• _Exercise_: Where in the data below does the word "hand" appear? Copy each line that holds it.

• _Given information_:
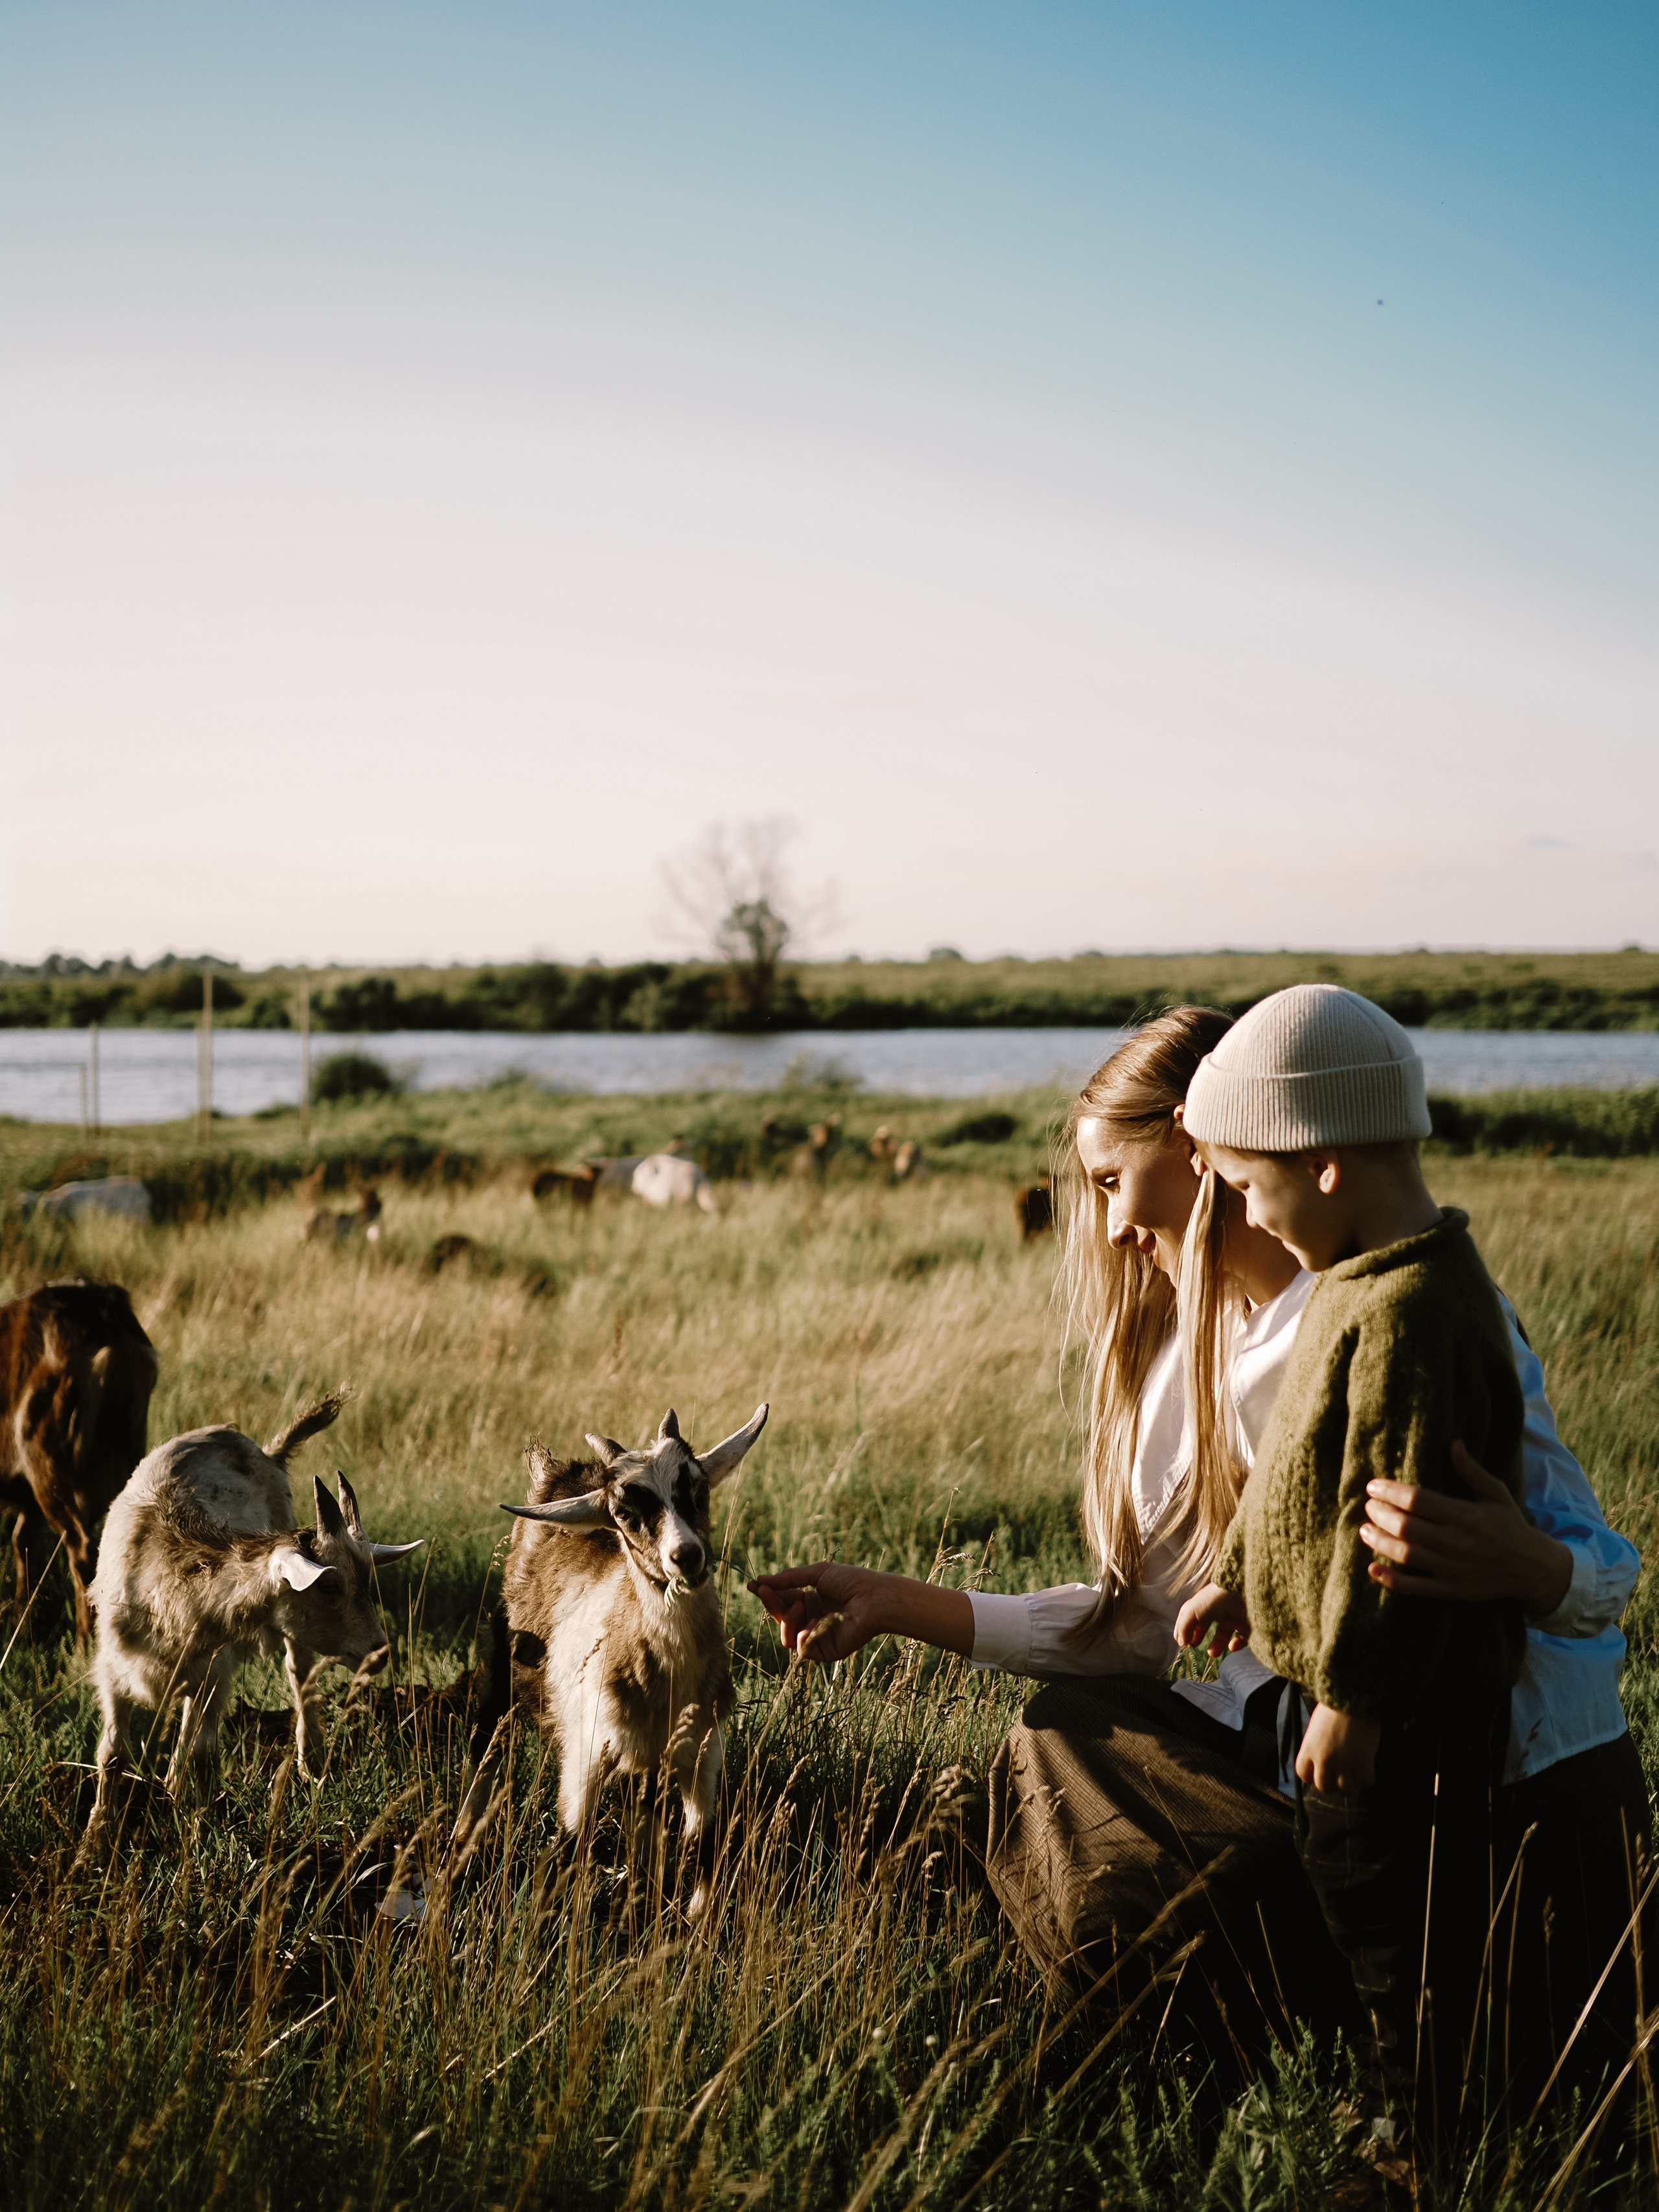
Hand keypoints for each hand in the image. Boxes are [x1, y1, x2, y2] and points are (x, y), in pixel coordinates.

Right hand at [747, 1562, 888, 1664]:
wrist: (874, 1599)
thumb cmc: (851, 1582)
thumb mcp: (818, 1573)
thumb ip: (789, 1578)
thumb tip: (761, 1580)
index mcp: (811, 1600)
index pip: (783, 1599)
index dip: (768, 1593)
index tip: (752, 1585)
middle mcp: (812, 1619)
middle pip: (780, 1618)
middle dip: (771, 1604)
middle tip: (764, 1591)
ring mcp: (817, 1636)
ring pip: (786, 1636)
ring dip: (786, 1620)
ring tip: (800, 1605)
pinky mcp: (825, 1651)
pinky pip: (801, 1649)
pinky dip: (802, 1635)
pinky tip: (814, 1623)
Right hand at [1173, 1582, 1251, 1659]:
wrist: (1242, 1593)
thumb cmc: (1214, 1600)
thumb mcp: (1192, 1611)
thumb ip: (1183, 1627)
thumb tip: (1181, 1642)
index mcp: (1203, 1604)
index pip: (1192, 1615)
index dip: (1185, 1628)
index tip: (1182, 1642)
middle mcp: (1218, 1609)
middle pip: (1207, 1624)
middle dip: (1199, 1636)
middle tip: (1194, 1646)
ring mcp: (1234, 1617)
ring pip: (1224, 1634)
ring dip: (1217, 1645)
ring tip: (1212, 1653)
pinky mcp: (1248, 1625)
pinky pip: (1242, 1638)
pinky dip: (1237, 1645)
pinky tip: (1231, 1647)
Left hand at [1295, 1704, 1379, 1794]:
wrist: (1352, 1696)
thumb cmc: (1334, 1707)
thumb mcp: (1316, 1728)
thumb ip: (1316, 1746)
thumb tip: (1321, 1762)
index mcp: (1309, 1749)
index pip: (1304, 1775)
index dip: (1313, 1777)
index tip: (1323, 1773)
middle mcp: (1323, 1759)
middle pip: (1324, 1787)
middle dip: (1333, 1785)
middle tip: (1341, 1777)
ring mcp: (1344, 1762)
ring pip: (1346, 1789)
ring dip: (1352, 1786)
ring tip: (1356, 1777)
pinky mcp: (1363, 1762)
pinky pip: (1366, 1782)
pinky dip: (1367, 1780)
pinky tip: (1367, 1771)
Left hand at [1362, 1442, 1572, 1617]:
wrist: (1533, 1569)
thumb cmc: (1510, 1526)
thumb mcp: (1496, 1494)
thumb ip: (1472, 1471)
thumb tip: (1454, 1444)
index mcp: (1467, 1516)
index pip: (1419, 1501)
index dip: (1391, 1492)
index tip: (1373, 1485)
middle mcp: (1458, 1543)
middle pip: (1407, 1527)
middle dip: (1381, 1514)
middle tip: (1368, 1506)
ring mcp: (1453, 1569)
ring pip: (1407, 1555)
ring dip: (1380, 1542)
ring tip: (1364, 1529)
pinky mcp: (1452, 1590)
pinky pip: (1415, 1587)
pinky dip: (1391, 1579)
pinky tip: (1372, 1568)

• _Written reply_:
Hand keypoints for each hand in the image. Boxes are [x1, y1, x2, y2] and points are (x, y), in pixel coordinates.
Right hand at [747, 1562, 888, 1664]:
Right hand at [1173, 1582, 1251, 1659]:
Left hand at [1295, 1704, 1379, 1794]:
Left hand at [1362, 1442, 1572, 1617]:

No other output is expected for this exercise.